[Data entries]
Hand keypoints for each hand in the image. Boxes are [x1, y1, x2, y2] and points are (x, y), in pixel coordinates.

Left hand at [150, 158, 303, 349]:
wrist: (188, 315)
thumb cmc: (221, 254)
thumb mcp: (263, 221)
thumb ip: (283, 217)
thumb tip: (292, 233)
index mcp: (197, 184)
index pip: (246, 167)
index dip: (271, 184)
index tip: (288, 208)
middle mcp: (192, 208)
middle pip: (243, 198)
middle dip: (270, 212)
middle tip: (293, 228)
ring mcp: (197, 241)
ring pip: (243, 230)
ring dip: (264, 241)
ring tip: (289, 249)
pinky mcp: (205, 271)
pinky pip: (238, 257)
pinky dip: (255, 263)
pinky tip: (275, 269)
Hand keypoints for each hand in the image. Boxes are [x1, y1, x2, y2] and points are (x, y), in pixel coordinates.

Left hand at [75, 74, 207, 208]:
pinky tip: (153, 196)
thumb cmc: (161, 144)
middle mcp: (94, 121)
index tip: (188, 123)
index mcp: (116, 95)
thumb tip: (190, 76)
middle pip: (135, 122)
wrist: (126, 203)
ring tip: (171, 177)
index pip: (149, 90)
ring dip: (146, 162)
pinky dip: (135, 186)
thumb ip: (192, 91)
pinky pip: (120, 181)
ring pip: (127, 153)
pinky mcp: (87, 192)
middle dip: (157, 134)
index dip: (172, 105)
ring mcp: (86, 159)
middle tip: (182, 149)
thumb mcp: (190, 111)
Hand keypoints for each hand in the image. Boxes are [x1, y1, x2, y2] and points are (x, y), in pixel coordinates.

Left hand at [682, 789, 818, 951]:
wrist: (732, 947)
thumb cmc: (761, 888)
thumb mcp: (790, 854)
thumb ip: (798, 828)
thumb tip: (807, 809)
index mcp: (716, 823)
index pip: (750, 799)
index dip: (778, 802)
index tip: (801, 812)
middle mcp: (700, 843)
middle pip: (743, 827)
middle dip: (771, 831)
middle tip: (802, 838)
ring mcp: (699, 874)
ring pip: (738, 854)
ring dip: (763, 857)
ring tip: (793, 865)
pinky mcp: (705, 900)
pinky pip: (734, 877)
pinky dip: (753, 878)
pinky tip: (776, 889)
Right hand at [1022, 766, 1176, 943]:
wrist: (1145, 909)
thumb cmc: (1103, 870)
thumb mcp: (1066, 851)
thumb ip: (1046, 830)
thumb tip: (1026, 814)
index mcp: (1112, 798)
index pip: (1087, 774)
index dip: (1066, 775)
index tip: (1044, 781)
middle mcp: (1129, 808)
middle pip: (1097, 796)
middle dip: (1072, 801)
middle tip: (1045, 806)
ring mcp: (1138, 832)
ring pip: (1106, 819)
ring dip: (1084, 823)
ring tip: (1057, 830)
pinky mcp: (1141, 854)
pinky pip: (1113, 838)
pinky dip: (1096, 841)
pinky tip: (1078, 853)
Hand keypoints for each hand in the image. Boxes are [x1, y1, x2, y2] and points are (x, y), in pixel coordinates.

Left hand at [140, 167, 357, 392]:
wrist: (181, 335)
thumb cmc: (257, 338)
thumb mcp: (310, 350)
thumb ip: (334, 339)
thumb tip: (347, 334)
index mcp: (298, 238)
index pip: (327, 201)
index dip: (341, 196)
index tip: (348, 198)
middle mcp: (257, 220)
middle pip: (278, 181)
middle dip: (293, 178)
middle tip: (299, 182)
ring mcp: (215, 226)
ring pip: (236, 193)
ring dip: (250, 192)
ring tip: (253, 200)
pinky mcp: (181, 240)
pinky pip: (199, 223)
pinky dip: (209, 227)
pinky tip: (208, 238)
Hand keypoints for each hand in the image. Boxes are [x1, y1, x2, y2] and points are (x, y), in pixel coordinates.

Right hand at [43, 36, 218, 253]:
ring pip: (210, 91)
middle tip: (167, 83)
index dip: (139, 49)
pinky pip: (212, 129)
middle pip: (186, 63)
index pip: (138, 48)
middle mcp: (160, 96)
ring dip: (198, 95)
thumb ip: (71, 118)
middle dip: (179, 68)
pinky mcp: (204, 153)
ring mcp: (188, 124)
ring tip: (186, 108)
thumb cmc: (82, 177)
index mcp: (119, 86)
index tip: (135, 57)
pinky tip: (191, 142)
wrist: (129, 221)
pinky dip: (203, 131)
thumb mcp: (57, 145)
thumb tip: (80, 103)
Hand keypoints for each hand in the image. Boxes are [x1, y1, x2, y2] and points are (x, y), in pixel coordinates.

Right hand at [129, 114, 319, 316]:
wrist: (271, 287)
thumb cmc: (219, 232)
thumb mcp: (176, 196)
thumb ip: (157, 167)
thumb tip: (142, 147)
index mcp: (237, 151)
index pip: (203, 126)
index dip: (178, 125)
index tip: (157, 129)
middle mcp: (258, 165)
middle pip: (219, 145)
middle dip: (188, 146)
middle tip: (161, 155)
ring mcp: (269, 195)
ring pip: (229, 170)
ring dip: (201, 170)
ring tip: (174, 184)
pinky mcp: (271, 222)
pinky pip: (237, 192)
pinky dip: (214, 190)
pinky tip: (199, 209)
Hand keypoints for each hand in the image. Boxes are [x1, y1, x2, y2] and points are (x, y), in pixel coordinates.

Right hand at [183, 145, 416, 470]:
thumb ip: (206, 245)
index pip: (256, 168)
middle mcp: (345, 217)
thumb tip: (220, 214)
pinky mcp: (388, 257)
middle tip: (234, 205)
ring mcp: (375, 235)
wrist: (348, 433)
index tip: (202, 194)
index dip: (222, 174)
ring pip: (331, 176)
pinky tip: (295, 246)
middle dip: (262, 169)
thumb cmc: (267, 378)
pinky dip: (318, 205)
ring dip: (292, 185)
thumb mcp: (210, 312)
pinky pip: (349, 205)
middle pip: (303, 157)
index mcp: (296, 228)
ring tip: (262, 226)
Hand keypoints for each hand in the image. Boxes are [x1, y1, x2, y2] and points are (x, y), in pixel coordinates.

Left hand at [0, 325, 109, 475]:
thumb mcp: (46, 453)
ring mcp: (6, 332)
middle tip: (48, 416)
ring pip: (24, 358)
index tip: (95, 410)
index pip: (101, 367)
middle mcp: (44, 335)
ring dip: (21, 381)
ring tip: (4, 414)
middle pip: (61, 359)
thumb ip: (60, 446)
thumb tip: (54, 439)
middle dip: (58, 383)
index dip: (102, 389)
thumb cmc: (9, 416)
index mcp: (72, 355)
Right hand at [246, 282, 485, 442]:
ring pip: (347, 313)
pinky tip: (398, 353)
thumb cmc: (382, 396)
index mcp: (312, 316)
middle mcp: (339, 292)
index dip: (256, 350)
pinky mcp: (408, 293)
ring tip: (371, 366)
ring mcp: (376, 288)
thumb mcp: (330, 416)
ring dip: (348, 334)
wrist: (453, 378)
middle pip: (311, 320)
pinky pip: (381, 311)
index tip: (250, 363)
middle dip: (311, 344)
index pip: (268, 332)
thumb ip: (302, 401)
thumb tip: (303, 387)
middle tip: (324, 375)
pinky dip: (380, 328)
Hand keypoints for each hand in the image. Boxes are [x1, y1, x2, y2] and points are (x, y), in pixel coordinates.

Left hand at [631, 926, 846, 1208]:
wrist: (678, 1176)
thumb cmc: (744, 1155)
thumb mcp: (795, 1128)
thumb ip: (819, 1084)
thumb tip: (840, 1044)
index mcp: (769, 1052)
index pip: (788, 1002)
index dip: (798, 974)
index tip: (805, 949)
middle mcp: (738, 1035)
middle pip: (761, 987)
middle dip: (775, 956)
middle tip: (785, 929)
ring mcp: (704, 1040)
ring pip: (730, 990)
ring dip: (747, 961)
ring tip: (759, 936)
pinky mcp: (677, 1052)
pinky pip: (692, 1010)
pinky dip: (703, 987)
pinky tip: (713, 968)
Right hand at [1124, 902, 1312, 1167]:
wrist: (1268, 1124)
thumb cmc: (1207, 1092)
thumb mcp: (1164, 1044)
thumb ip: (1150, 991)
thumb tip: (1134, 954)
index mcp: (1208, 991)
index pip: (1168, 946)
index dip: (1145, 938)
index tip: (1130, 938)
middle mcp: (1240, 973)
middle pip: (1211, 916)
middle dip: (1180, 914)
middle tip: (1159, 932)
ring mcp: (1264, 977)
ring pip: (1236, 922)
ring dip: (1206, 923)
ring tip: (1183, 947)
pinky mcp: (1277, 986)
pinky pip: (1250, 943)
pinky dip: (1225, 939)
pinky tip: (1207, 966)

▶ Action item: Once you find the line with "thumb cmc: (161, 144)" above, print it and every line after it up to and including the line with "thumb mcp: (190, 111)", exactly as written and nothing else.

▶ Exercise output:
thumb cmc: (161, 144)
middle mcp: (94, 121)
index tip: (188, 123)
index mcp: (116, 95)
thumb tip: (190, 76)
middle pip: (135, 122)
wrist: (126, 203)
ring tip: (171, 177)
index pip: (149, 90)
ring dip: (146, 162)
pinky dip: (135, 186)
thumb ip: (192, 91)
pinky pip: (120, 181)
ring pip: (127, 153)
pinky mcp: (87, 192)
middle dip: (157, 134)
index dip: (172, 105)
ring mcp: (86, 159)
middle tip: (182, 149)
thumb mcp: (190, 111)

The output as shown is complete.